**WHAT IS BEING ASKED**
Repeat word for word the passage of the article on Christian support for Israel that begins with the words "Operation Exodus also" and stops after the words "for them spiritually.".

**DOCUMENT SEGMENT**

The group’s connection with Jews and Israel takes a practical form, supported by generous donations from 200 churches and 97 ministries in the US alone, and thousands more around the world. No less significant is the change in their spiritual connection to the Jewish people, with tens of thousands of Christians worldwide praying for the State of Israel each day.
Operation Exodus also brings Christians to Israel in a program called “Engage” which allows Christians to see and experience first hand life in Israel.
Debra Minotti is the inspired director of Operation Exodus. Her personal connection with Israel began when, as a child, she saw the televised news of the Six Day War. She knew something deeply significant was happening and her heart drew her to identify with the Jews. Minotti’s life’s work, guided by her Christian belief, has been to help the Jews practically and pray for them spiritually.
“For those of us who are called to this work, it is something very deep and gratifying,” she told Breaking Israel News. “There’s just nothing that gives us more purpose.”
Minotti is not alone. She explained to Breaking Israel News that there are a multitude of Christians like her who care for the Jewish people.
“There’s over 6,000 Christians on our database in the United States who just want to hear what is happening with the Jews and Israel. There’s over 1,000 who are praying specifically just for Jews to make aliyah, and that is just one nation. There are over 50 nations involved in this. What the Jews do with it is up to them. But we are here for them.”
While this type of partnership between Jews and Christians have inspired many, the path has been fraught with difficulties.
The largest evangelical Christian group supporting Israel financially, with an annual budget of over $100 million, is the International Fellowship of Christians and Jews (IFCJ), founded by Israeli-American rabbi, Rabbi Yechiel Eckstein in 1983. The organization worked closely with the Jewish Agency for Israel, donating millions of dollars annually towards aliyah and other causes while carrying out its own projects. It is estimated that the IFCJ has provided $150 million to bring Jews to Israel over the last 15 years.
Ten years ago, then Jewish Agency Chairman, Avram Burg, refused to be photographed accepting a $3 million check from Rabbi Eckstein. Relations improved somewhat, leading to the Jewish Agency offering Rabbi Eckstein a seat on the board in 2007. This was considered a major milestone in Judeo-Christian relations, when a representative of an Evangelical charity, albeit a rabbi, sat on the board of the Jewish Agency.
This is not the first time the IFCJ’s generosity and good-will was snubbed by an agency it supported and has learned to downplay their involvement to placate the recipients. The Israeli branch of IFCJ is named Keren LaYedidut (Friendship Fund) with no reference in its name to its Christian roots, though its website clearly connects it to the IFCJ. Philanthropy thrives on public recognition of the donor’s generosity, but the Jewish recipients are reluctant to acknowledge this generosity in a public manner.
Rabbi Eckstein, speaking with Breaking Israel News, reflected on the groundbreaking work the IFCJ and the sometimes difficult path his organization has encountered.
“For almost 40 years, I have strived to build bridges of understanding and cooperation between Christians and Jews. During those years, Christians have contributed some $1.3 billion to The Fellowship to help Israel and the Jewish people, including by supporting our ‘Wings of Eagles’ aliyah program,” he explained.
“While most Jews today have come to grasp that we are living in a new day when Christians – historically our greatest enemy – are now our best friends, there are, of course, those who still don’t ‘get it,’ but we dare not even hiccup let alone veer from our path working together to better the world and fulfill our mandate of tikkun olam,” Rabbi Eckstein told Breaking Israel News. “Thank God for these Christian friends – I don’t know where we would be today without their help and unconditional love.”

(Extracted page text data)
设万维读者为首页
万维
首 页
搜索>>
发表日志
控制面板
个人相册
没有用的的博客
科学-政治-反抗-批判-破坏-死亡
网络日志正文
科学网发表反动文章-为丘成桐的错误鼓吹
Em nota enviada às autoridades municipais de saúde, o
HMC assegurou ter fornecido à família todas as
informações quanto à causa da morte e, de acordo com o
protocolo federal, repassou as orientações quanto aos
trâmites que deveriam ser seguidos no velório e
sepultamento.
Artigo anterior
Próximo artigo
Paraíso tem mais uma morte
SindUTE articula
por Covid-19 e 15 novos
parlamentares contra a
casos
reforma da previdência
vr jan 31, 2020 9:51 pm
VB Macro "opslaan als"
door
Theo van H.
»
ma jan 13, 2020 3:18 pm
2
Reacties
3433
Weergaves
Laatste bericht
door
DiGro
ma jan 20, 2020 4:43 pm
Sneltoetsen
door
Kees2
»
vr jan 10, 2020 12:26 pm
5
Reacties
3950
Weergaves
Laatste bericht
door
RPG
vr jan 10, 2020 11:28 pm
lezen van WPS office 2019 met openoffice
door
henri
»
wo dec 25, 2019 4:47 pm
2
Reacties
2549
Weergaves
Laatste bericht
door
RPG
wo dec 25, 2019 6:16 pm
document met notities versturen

**SOLUTION FOR THIS PROBLEM**
Operation Exodus also brings Christians to Israel in a program called “Engage” which allows Christians to see and experience first hand life in Israel.
Debra Minotti is the inspired director of Operation Exodus. Her personal connection with Israel began when, as a child, she saw the televised news of the Six Day War. She knew something deeply significant was happening and her heart drew her to identify with the Jews. Minotti’s life’s work, guided by her Christian belief, has been to help the Jews practically and pray for them spiritually.